I don't think this will be possible because it isn't true - this would be no improvement as dnsmasq itself isn't using the EDE code for anything.
However, we found that dnsmasq already has option no. 2 above!
Just add something that makes dnsmasq add EDNS0 data on its own, e.g.
add-cpe-id=01234
(could also be add-mac or add-subnet) into a config file. The added EDNS0 data will be stripped away before sending the reply back to your client as I was suspecting earlier.
Please add this line and upgrade to the latest version of FTL. I needed to change something to ensure also subsequently stripped EDNS0 data will be read. Binaries already built, tested and uploaded while I was typing this reply.
pihole -v
Pi-hole version is v5.16.2 (Latest: v5.16.2)
AdminLTE version is v5.19 (Latest: v5.19)
FTL version is new/ede-dnssec vDev-72b4bc5 (Latest: v5.22)
added add-cpe-id=01234
improvement, but still some confusion (screenshot is all from edge, not in pcap)

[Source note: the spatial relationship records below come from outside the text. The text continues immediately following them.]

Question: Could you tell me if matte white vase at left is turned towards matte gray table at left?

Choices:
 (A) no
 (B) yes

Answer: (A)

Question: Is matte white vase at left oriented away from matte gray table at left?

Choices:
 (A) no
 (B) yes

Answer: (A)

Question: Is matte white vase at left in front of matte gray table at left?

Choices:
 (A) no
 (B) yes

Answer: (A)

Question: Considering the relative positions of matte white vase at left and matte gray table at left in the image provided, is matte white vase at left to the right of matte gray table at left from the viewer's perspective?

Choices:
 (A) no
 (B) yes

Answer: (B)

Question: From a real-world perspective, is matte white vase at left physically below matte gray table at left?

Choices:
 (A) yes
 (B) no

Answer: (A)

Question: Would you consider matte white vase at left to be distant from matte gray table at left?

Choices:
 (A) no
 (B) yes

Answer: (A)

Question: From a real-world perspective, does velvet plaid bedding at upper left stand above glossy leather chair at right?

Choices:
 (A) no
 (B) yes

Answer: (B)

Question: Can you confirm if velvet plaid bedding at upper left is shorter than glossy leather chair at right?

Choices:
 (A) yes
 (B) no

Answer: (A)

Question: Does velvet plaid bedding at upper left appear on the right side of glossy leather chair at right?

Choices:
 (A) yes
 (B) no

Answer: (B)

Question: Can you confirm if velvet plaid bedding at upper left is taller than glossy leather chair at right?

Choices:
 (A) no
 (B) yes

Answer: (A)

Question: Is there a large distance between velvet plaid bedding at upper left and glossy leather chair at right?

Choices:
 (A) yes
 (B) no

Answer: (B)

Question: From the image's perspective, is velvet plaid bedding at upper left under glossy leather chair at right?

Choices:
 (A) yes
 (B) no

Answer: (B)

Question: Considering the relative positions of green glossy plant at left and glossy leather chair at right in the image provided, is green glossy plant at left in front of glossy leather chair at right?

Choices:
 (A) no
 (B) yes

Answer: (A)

The log only shows 11:11:00 - 11:11:43 so 11:15:00 from your screenshot is not included.
However, looking at the screenshot alone suggests that this is happening because so many queries are needlessly done in parallel. dnsmasq identifies them as being exact duplicates and simply ignores them altogether ("already forwarded"). 50 identical queries will receive only one reply in the end. You see hte INSECURE here because of a glitch in the new FTL logic that says "if it is neither SECURE not BOGUS, then it must by INSECURE". In the exact case you have found, this is not true because they are ignored so their DNSSEC status is actually none at all. I'm working on this as time allows, the failed build is actually right, I forgot to adjust the tests in case of failed duplicated replies.
Yes, because they are ignored. Looking at your screenshot
all of the "already forwarded" are thrown away and not forwarded another time to unbound to (a) not overwhelm it and (b) because it is not necessary, dnsmasq knows it is already in progress. They are also never answered (hence reply N/A) so there is really nothing to see here. Already pushed - tests should pass now passed, binaries ready.